(Beginning of Dataset extract)

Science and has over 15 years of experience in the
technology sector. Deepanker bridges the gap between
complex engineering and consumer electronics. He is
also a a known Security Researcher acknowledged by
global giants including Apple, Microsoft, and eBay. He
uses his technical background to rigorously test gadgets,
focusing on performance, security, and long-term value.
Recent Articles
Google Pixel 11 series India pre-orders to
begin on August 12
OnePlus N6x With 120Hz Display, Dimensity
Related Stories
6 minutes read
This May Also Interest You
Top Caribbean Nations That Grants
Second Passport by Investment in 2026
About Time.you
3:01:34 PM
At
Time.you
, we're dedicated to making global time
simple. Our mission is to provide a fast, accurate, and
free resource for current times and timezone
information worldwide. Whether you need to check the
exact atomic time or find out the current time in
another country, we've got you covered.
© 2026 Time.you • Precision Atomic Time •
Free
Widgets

(End of Dataset extract)

● **Request**: Put the lines of text from the records above into a numbered list, leaving out any blank lines.

● **Output for this task**:
1. Science and has over 15 years of experience in the
2. technology sector. Deepanker bridges the gap between
3. complex engineering and consumer electronics. He is
4. also a a known Security Researcher acknowledged by
5. global giants including Apple, Microsoft, and eBay. He
6. uses his technical background to rigorously test gadgets,
7. focusing on performance, security, and long-term value.
8. Recent Articles
9. Google Pixel 11 series India pre-orders to
10. begin on August 12
11. OnePlus N6x With 120Hz Display, Dimensity
12. Related Stories
13. 6 minutes read
14. This May Also Interest You
15. Top Caribbean Nations That Grants
16. Second Passport by Investment in 2026
17. About Time.you
18. 3:01:34 PM
19. At
20. Time.you
21. , we're dedicated to making global time
22. simple. Our mission is to provide a fast, accurate, and
23. free resource for current times and timezone
24. information worldwide. Whether you need to check the
25. exact atomic time or find out the current time in
26. another country, we've got you covered.
27. © 2026 Time.you • Precision Atomic Time •
28. Free
29. Widgets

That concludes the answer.